# TASK ITEM A
In the records, switch "chart" to "graph" and leave everything else unchanged. Give back only the lines from the one with "Reading left to" up to and including the last line of the records.

# PASSAGE FOR REVIEW
[Start of section]

Emily and Paul are the parents of two young children, and professionals with different careers. Emily is the newly promoted vice president of marketing at a large corporation; Paul works from home or from clients’ offices as an independent IT consultant. Their days are filled with a bewildering blizzard of emails, phone calls, more emails, meetings, projects, proposals, and plans. Just staying ahead of the storm has become a seemingly insurmountable task.
In Your Brain at Work, Dr. David Rock goes inside Emily and Paul’s brains to see how they function as each attempts to sort, prioritize, organize, and act on the vast quantities of information they receive in one typical day. Dr. Rock is an expert on how the brain functions in a work setting. By analyzing what is going on in their heads, he offers solutions Emily and Paul (and all of us) can use to survive and thrive in today’s hyperbusy work environment—and still feel energized and accomplished at the end of the day.

[End of section]

# INPUT FOR THIS TASK
[Start of section]

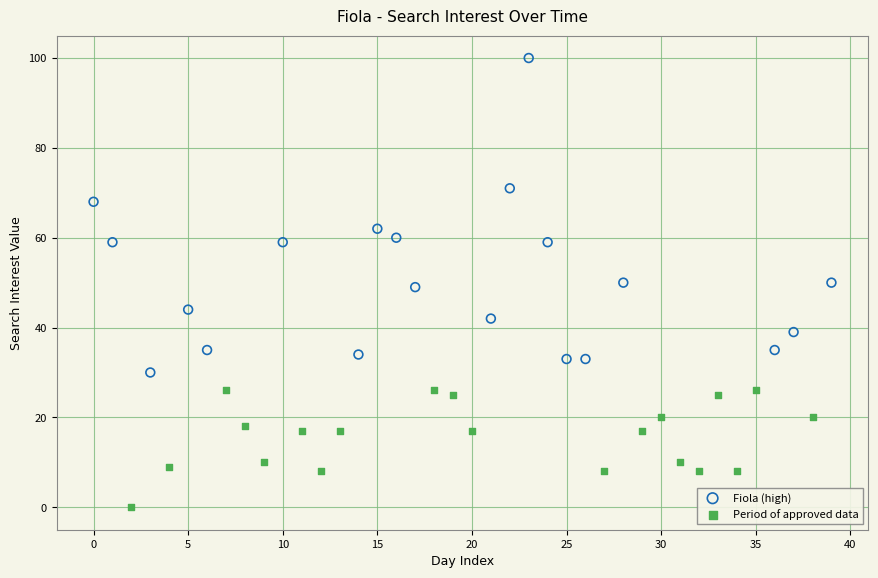

Which series contains the highest Y value?

Fiola (high)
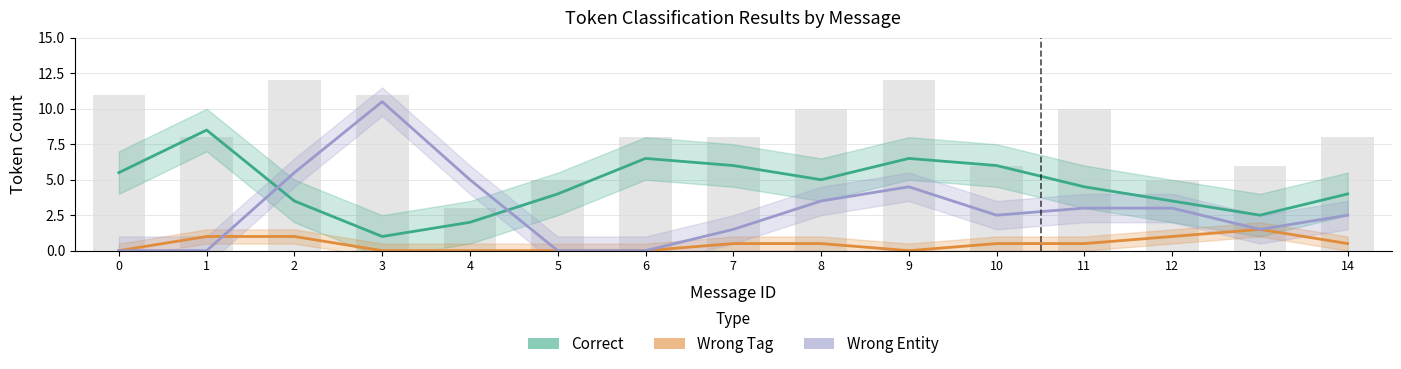

Reading left to right, what are all the values shown in this chart?

Correct: 5.5	8.5	3.5	1.0	2.0	4.0	6.5	6.0	5.0	6.5	6.0	4.5	3.5	2.5	4.0
Wrong Tag: 0.0	1.0	1.0	0.0	0.0	0.0	0.0	0.5	0.5	0.0	0.5	0.5	1.0	1.5	0.5
Wrong Entity: 0.0	0.0	5.5	10.5	5.0	0.0	0.0	1.5	3.5	4.5	2.5	3.0	3.0	1.5	2.5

[End of section]

# TASK ITEM B
Return the part of the excerpt about the brain at work from "In Your Brain" up to and including "of the day.", word for word.

# EXERCISE RESULT A
Reading left to right, what are all the values shown in this graph?

Correct: 5.5	8.5	3.5	1.0	2.0	4.0	6.5	6.0	5.0	6.5	6.0	4.5	3.5	2.5	4.0
Wrong Tag: 0.0	1.0	1.0	0.0	0.0	0.0	0.0	0.5	0.5	0.0	0.5	0.5	1.0	1.5	0.5
Wrong Entity: 0.0	0.0	5.5	10.5	5.0	0.0	0.0	1.5	3.5	4.5	2.5	3.0	3.0	1.5	2.5

# EXERCISE RESULT B
In Your Brain at Work, Dr. David Rock goes inside Emily and Paul’s brains to see how they function as each attempts to sort, prioritize, organize, and act on the vast quantities of information they receive in one typical day. Dr. Rock is an expert on how the brain functions in a work setting. By analyzing what is going on in their heads, he offers solutions Emily and Paul (and all of us) can use to survive and thrive in today’s hyperbusy work environment—and still feel energized and accomplished at the end of the day.